Today my life is very different. When I came into Overeaters Anonymous I learned that I had a disease called compulsive eating. As I heard other members share their experience I identified with their stories and began to feel a part of the group. To me this gave me a sense of peace. For the first time ever my food behaviours all made sense. I realised that I could not do this alone. All my life I had been trying to manage my eating disorder. With the help of the overeater anonymous fellowship I am learning a new way to live. My whole attitude and perception of life has changed. My food plan is 3 meals a day. To me this is a miracle and has transformed everything. Today I have a real sense of peace and serenity, my mind is no longer clouded by excess food. I am forever grateful to OA and its members.


By OA Member, Jun 30 2015 09:12PM

I think I was born with a tendency to overeat, an addiction to food, an inability to stop eating once started - whatever this disease is. I’ve experienced all the different modes of the disease – bingeing, starving, diet clubs, purging, and ending up with constant grazing, unable to stop. After many years of trying unsuccessfully to control my eating and my weight, I finally admitted defeat and decided to give OA a try. I found it a great relief to hear at meetings that other people had problems with food too – it wasn’t just me. I started going to meetings regularly and soon got involved in service in order to make a commitment to OA and to my recovery. I got a food sponsor early on, because I desperately wanted to stop overeating and to stop gaining weight. My life started to improve dramatically. Because I no longer suffered from ‘food hangovers’ and I was no longer overeating, I began to feel better about myself, and this translated into better relationships with my children, husband and friends. I could get up in the mornings and do the things I needed to do as a mother without dragging myself around in a haze. I knew I needed to keep progressing in my recovery though, in order to stay well. I had to get on to the steps. I tried a few sponsors and worked through some of the steps, but it wasn’t until last year that I really made a commitment to the steps and found a sponsor that worked for me. This was partly in desperation – I had been confronted about my behaviour while I had been in the food, and was in a lot of pain. Emotional pain is a great driver towards recovery! I started back with step one, admitting again that I was powerless over food and that my life was unmanageable, and worked my way on through. I learned a lot while writing my fourth step inventory – I learned to understand and forgive my mother, something I had never been able to do.
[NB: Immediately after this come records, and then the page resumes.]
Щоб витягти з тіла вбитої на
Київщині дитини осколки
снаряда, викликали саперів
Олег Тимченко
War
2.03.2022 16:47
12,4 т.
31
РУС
I also learned to forgive a neighbour of mine from when I was very young, who used to bully me because I was fat. I realised she had her pain that caused her to act in that way. I am still working my way through the steps, it is an onward journey towards emotional and spiritual health. With the support of the OA fellowship and my Higher Power I never need to overeat again, one day at a time. I remind myself every night of how much I have to be grateful for in this new way of life – I can enjoy the sunshine, meet with friends, love my family, and be part of the wonderful fellowship of OA.